In dance community the word “connection” is used a lot. However since it is used in so many different contexts, it used to be a little confusing to me as to what it means. I’ve found that they’re just using one word to describe multiple things, apparently for the lack of better words in English. In this blog post I am clearing things up and giving you 4 different definitions of what social dancers and dance instructors use the word “connection” for.

1. Physical Connection

The first one is physical connection, which means that you and your partner have some parts of your body touching aka “connected”. It might be your hands or thighs, but maybe your arm and his neck, your neck and his shoulders – whatever physical points on your body. It can be just one point like your left arm holding his right arm, or multiple points, e.g. you are connected to your partner with your chest, hips and hands. When instructors say “connect to his chest” they’re probably talking about physical connection.

2. Connection As Understanding One Another

Connection can also be used to describe good compatibility in the lead-follow dynamic, meaning you understand each other very well. It’s when the follower is waiting for the lead and grasps almost everything their partner is asking for and when the leading is clear and straightforward for the follower. Good understanding of each other makes dancing very enjoyable. In this case (and for all the next points) you’d say “We had a good connection.” This type of connection can be improved by working on your leading and/or following skills.

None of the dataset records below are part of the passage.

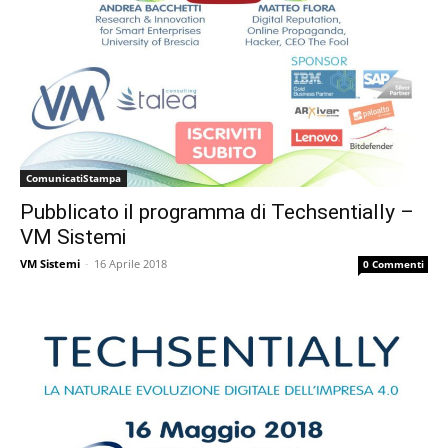
ComunicatiStampa
Pubblicato il programma di Techsentially –
VM Sistemi
VM Sistemi
-
16 Aprile 2018
0 Commenti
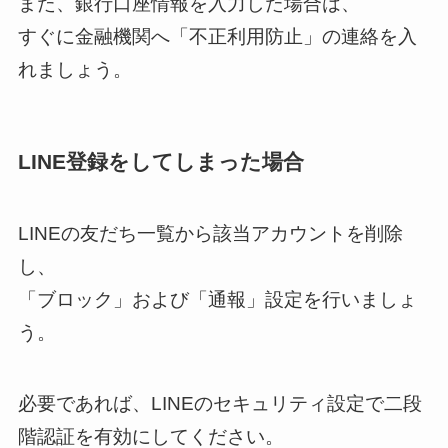
また、銀行口座情報を入力した場合は、
すぐに金融機関へ「不正利用防止」の連絡を入
れましょう。
LINE登録をしてしまった場合
LINEの友だち一覧から該当アカウントを削除
し、
「ブロック」および「通報」設定を行いましょ
う。
必要であれば、LINEのセキュリティ設定で二段
階認証を有効にしてください。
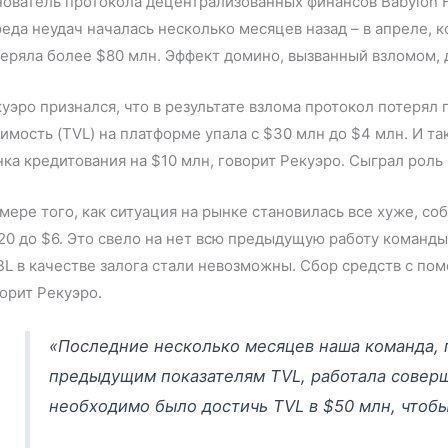
ователь протокола децентрализованных финансов Babylon F
еда неудач началась несколько месяцев назад – в апреле, к
еряла более $80 млн. Эффект домино, вызванный взломом, д
уэро признался, что в результате взлома протокол потерял
имость (TVL) на платформе упала с $30 млн до $4 млн. И та
ка кредитования на $10 млн, говорит Рекуэро. Сыграл роль
мере того, как ситуация на рынке становилась все хуже, со
20 до $6. Это свело на нет всю предыдущую работу команд
L в качестве залога стали невозможны. Сбор средств с по
орит Рекуэро.
«Последние несколько месяцев наша команда, 
предыдущим показателям TVL, работала соверш
необходимо было достичь TVL в $50 млн, чтобы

3. Connection As Being Present With Each Other

It’s also possible to use the word “connection” in the sense that you are connected when you are mentally present with your dance partner and dance for each other. It’s when you’re paying attention them throughout the dance, to their body language and facial expressions, and making sure they’re having a good time. You’re not just trying to show off your moves to the crowd or practice something. When this type of connection is absent, you’ll feel like your partner is just using you as a prop for dancing and they aren’t really dancing with YOU. This connection is simple to improve – you’ll just promise to yourself that for the next dance, your attention will be 100% on your partner.

4. Emotional Connection

The definition to this one is perhaps the most vague. When you have a good emotional connection with someone you’re dancing as one, almost reading each other’s minds. You’re feeling like there’s only the two of you in the room and nobody else. You don’t think about the steps anymore, instead you are creating art together. These are the best dances you’ll remember months or even years later. For non-dancers it might seem like a romantic connection, but it doesn’t have to be.

I don’t think emotional connection can be trainable, it definitely cannot be forced. These dances happen when all stars align – you find someone who matches your vibe, DJ is playing a song you both enjoy etc. It might be that you have this magical dance with someone once, but the second time with the same person isn’t as good. This type of connection is special and rare.

As you can see, the word “connection” is used for something very material and physical like two body parts touching and something as obscure as dancing with someone on the same wavelength as you. Are there any other meanings for connection that I missed? Have you ever had good connection with someone when dancing and how did it feel?

4 thoughts on “Definitions of Connection in Dance”

  1. Hi- this is a great post and i like how you broke down the different types of connection (or even view them as pieces that make up the overall connection). I would also add that physical connection is not just about touching body parts together, but about the underlying tension or compression in the arms, hands, back, etc. and the internal connection of each person to their frame. Another type of connection might be stylistic – having the same dance style and preferences.

    1. Such a great point – style plays a big role as well. Eg if someone likes energetic fast dances they’ll have a better connection with a dancer who also likes it!